Домашние вызвали к нему врача. Вскоре был поставлен неприятный диагноз — диабет.
В клинику он не лег. Подлечился медикаментами, почувствовал себя лучше и уже усмехался по поводу болезни, огорчая Юлию Леонидовну своей беспечностью. Нет-нет появлялся в шутках Юсупова, которые он позволял себе в семенном кругу, оттенок грусти, когда он говорил, что вот, мол, скоро поменяет воду, может, она окажется целебней.
Его ждало назначение на почетный всесоюзного ранга пост — министра хлопководства СССР. Он узнал, конечно, об этом гораздо раньше, чем был издан Указ Президиума Верховного Совета СССР. Хлопок был его родным делом, и все же…
Родные, близкие товарищи, люди, бывшие рядом с Юсуповым в том его юбилейном году, вспоминают, не вдаваясь в исследования, что был он спокоен и сдержан, как генерал, получивший приказ и не привыкший к обсуждению.
Кто-то заметил однажды, явно желая доставить приятное ему, что вот, дескать, будете жить теперь в переулке Грановского, рядом с Манежем, с Кремлем.
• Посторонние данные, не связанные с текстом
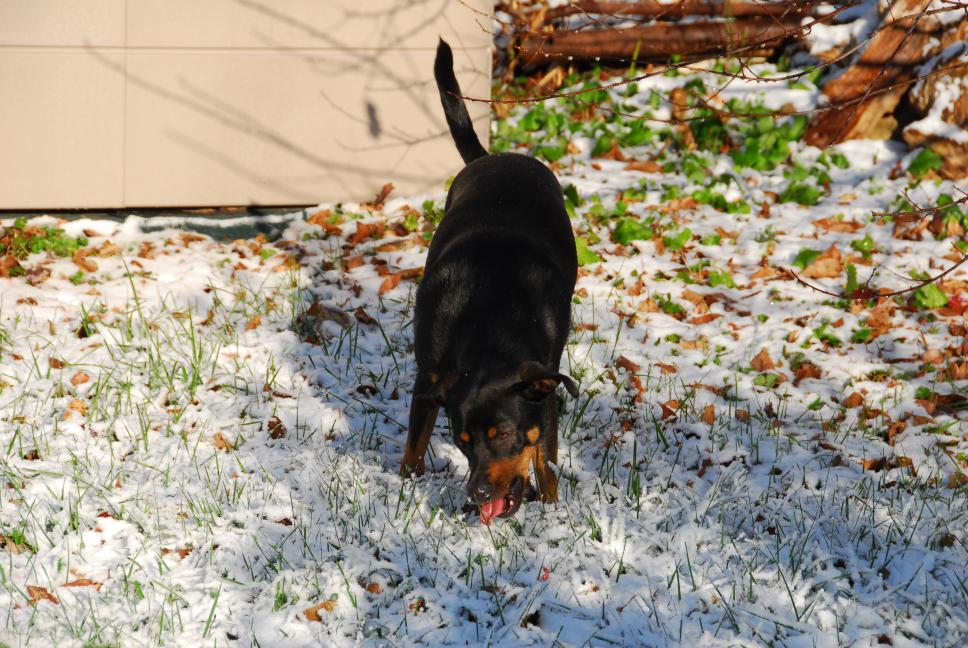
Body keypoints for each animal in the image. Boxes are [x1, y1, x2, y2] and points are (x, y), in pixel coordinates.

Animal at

Он, соглашаясь, кивнул большой своей головой:
— Там мне свободно гулять будет. Здесь, в степи, чабан встретится: «Здравствуйте, Усман-ака». Остановиться надо, поговорить.
В Ташкенте, да что в Ташкенте — в Узбекистане! — не было человека, который не знал бы Юсупова в лицо. В Успенском же, где ему предоставили обширную дачу (сам Сталин распорядился: «У него семья большая, пусть займет»), Владимир Иванович Попов спросил у встречного, еще нестарого, интеллигентного с виду мужчины, где живет Юсупов, и услышал, что, дескать, в Париже. Ироничный интеллигент имел, разумеется, в виду бывшего князя Феликса Юсупова. Попов рассказал об этом как об анекдоте и не сразу понял, почему Юсупов помрачнел.
Что ж, он был не лишен честолюбия, но понимал его по-своему: его не радовал шепоток, который пробежал по рядам в Большом зале Совета Министров СССР, когда он впервые появился за столом президиума:
— Это и есть Юсупов?
— Где?
— Слева от заместителя, третий…
Но он действительно был очень доволен, если даже в далеком Хорезме его, запыленного, в стоптанных сапогах и рыжем малахае, безошибочно узнавали, где бы он ни появился.